Eden Hall Farm’s founder was Sebastian Mueller, who left today’s Germany in 1884 to help his cousin Henry Heinz with his Pittsburgh food processing business. Mueller settled in Glenshaw and became a senior vice-president at H. J. Heinz Co.
He married Henry’s sister. Their first two children, daughters Elsa and Alma, died as infants and scarlet fever took their only son in 1912. Mueller immediately began his philanthropy by purchasing Ridge Road property to raise horses and host Heinz recreational functions. In 1922, he opened the Glenshaw women’s convalescence home, Elsalma Terrace (named for both daughters).
By his 1938 death, Mueller had amassed 470 acres along Ridge Road. His estate went to Eden Hall Farm, established in 1939 as a non-profit corporation. In 1951, the farm opened to serve as a vacation and convalescent resort for Heinz female employees. After 1969, community nurses could join the “Heinz Girls” as guests.
Females from the Heinz factory on Pittsburgh’s North Side were bused to the Farm on Friday afternoons to enjoy a peaceful weekend. A bus returned them on Sunday afternoons.
Female employees also came from outside Pittsburgh. Many from Heinz’s ketchup factory in Fremont, Ohio, traveled by railroad. Richland resident Cecilia Morgan, a former Heinz employee, has very fond memories of her early 1980s getaway vacations. She praised “the whole Eden Hall Farm experience — the lodge, amenities, home-cooked meals, pool, ping-pong, duckpin bowling and my favorite, walking or horseback riding on those breath-taking trails. They were relaxing weekends in an idyllic setting – as if time had stopped.”

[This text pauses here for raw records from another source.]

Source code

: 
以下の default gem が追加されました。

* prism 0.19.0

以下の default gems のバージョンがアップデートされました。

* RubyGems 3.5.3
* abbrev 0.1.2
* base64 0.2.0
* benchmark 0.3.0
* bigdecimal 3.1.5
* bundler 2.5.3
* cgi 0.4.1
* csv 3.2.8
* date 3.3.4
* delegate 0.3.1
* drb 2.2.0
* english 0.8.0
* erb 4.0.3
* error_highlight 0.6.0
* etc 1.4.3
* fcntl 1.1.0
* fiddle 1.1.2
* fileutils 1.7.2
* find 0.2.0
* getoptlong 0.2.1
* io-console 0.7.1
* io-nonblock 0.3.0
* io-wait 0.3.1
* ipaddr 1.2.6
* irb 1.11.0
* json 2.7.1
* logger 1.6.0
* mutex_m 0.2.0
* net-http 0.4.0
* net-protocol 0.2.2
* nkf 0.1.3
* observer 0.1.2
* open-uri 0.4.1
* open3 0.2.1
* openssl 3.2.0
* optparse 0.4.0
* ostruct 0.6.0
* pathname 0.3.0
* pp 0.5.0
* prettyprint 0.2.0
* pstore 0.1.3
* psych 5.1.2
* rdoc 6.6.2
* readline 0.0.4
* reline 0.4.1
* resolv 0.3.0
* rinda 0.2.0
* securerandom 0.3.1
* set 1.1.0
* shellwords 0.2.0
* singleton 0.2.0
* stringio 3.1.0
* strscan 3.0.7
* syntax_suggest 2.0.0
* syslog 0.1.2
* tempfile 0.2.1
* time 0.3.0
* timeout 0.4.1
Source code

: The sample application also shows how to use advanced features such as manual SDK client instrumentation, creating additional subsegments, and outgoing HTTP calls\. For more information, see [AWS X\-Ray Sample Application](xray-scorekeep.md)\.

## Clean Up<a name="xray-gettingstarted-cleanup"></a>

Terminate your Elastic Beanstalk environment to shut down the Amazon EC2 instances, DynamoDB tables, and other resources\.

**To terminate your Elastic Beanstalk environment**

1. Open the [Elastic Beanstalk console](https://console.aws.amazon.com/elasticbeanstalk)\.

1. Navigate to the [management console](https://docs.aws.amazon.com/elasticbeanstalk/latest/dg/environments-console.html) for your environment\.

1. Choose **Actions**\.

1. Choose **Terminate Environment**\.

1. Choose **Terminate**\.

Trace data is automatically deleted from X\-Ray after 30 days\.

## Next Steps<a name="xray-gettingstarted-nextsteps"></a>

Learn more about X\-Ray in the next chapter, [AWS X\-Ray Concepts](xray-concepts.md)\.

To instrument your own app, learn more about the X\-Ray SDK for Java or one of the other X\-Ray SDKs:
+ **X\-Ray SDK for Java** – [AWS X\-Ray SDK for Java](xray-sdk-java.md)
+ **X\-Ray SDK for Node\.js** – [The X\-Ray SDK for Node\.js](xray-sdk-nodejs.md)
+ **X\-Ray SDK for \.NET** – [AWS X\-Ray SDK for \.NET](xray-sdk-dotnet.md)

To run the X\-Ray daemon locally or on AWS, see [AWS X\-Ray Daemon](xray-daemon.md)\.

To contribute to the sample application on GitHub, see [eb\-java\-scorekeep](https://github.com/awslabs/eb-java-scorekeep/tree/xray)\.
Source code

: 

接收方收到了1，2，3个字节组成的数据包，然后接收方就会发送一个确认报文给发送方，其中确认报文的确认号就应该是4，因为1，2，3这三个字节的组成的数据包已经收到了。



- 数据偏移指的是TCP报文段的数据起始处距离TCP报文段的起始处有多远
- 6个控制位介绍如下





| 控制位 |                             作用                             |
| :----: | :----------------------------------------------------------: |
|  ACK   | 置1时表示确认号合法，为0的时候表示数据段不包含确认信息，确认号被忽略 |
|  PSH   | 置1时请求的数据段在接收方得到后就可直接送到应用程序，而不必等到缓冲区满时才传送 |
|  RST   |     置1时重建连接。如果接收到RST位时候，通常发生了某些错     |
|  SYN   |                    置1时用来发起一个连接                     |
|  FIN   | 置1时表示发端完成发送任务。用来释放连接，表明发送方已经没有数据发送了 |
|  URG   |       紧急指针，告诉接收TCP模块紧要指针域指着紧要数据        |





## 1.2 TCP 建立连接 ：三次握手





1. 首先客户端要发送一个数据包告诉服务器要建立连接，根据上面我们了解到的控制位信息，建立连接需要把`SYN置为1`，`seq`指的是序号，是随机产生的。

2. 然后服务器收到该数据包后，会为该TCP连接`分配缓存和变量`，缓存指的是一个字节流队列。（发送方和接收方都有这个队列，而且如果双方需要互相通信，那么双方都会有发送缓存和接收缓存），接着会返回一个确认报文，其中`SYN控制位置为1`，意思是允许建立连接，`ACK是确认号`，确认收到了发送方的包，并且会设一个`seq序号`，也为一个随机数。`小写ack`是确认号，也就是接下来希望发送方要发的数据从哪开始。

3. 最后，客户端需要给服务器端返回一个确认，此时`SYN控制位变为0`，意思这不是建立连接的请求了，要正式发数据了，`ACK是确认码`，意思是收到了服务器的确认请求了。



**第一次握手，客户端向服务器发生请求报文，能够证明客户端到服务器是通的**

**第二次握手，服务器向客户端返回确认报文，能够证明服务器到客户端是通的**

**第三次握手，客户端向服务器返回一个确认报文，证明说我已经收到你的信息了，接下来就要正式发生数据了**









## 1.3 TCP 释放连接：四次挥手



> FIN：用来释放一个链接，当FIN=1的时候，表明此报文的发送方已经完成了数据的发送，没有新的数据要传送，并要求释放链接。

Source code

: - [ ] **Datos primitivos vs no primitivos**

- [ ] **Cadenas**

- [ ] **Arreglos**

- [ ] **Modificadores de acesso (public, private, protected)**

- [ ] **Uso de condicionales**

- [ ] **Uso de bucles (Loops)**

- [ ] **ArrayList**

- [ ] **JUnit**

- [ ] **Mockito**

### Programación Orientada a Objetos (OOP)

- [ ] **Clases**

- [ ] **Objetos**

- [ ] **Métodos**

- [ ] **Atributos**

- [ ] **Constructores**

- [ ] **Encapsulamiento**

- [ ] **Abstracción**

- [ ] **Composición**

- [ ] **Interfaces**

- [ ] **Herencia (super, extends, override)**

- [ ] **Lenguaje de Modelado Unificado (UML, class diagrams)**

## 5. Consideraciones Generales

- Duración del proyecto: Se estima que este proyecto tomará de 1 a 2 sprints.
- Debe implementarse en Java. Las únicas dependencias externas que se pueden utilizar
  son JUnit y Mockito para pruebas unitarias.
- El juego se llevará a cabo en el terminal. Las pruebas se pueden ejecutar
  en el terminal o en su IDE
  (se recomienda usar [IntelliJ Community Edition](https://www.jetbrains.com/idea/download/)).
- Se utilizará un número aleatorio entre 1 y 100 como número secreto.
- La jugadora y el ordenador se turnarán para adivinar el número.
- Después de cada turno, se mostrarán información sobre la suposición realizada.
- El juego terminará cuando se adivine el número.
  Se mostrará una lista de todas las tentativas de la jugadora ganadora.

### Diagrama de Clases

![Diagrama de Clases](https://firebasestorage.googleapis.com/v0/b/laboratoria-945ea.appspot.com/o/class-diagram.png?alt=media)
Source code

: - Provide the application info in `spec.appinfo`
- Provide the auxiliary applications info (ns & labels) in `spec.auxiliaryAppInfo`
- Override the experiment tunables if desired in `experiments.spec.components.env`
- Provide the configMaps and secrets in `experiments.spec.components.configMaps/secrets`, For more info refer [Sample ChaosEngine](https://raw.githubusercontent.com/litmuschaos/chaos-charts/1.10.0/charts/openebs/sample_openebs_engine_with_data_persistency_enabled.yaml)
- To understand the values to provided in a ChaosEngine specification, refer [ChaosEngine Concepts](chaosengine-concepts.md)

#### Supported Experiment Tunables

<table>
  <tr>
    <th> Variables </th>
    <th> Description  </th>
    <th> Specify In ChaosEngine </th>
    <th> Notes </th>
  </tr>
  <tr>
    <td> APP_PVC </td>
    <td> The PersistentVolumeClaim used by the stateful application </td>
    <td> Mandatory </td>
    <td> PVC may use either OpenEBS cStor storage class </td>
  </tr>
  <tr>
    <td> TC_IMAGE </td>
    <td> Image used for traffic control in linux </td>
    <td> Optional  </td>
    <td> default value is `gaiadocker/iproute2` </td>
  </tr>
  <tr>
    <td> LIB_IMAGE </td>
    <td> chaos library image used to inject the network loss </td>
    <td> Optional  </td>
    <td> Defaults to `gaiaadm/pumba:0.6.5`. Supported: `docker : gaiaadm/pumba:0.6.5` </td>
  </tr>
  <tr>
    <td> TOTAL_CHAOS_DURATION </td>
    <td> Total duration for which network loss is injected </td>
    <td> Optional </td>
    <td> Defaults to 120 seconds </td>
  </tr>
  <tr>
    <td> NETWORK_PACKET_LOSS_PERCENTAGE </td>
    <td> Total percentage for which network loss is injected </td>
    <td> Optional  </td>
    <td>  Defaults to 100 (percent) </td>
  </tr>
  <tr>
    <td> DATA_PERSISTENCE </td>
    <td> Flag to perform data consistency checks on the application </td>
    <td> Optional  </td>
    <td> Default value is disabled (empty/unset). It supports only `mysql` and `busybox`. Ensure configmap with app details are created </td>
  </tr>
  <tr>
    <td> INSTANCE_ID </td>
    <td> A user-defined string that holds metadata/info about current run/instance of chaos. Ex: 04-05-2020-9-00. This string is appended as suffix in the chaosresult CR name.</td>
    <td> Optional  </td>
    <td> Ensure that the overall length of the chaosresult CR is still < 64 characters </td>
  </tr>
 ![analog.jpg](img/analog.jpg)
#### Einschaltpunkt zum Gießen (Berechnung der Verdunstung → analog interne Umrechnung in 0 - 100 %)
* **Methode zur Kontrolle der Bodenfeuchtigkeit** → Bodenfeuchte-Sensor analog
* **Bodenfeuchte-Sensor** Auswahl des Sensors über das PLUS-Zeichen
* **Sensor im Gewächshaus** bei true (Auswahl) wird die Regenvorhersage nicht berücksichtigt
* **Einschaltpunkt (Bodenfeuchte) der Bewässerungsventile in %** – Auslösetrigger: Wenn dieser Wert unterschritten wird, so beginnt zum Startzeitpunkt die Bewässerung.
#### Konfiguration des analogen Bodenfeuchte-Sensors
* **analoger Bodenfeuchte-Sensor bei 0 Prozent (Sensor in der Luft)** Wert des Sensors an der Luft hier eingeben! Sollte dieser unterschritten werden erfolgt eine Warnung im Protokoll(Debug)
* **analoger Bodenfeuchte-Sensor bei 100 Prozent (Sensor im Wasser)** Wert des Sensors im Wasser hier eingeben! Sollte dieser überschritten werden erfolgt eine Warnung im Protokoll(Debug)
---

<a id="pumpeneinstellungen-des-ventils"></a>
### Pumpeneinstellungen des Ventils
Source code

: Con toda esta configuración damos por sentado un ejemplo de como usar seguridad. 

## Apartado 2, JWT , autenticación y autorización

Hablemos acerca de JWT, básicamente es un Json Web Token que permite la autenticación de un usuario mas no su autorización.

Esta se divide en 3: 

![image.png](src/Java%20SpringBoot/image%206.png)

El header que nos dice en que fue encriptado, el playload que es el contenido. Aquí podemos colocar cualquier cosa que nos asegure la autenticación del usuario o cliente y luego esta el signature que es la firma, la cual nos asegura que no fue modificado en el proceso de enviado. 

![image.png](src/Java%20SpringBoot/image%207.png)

The 1983 Eden Hall Foundation continued to host women there into 2007, after which inadequate funds necessitated it selling 36 acres to the Pine-Richland School District for its 2010 Eden Hall Upper Elementary School and gifting 388 acres to Chatham University to establish the 2015 Eden Hall Campus for its Falk School of Sustainability and Environment. The campus includes such earth-conscious innovations as wastewater treatment, 400 solar panels, geothermal heating and the Elsalma organic garden.
Chatham will start construction there this year on the Rachel Carson EcoVillage, a living sustainable housing laboratory for up to 35 campus families.
While many older buildings did not survive, Chatham’s Eden Hall Campus is still graced by the presence of the 1912 main house, 1953 lodge, caretaker’s house, maintenance barn and the iconic white 1912 horse barn. Muller may have chosen “Eden” to name his farm since it sat on Richland’s highest ridge (closer to heaven than any other township property); its beauty compared to biblical Eden; and his intentions for his land’s charitable use were Garden of Eden-like.
Sebastian Mueller would no doubt be glad to know that 2022 finds these three factors still in place.
Paul R. White is the president of the Richland History Group.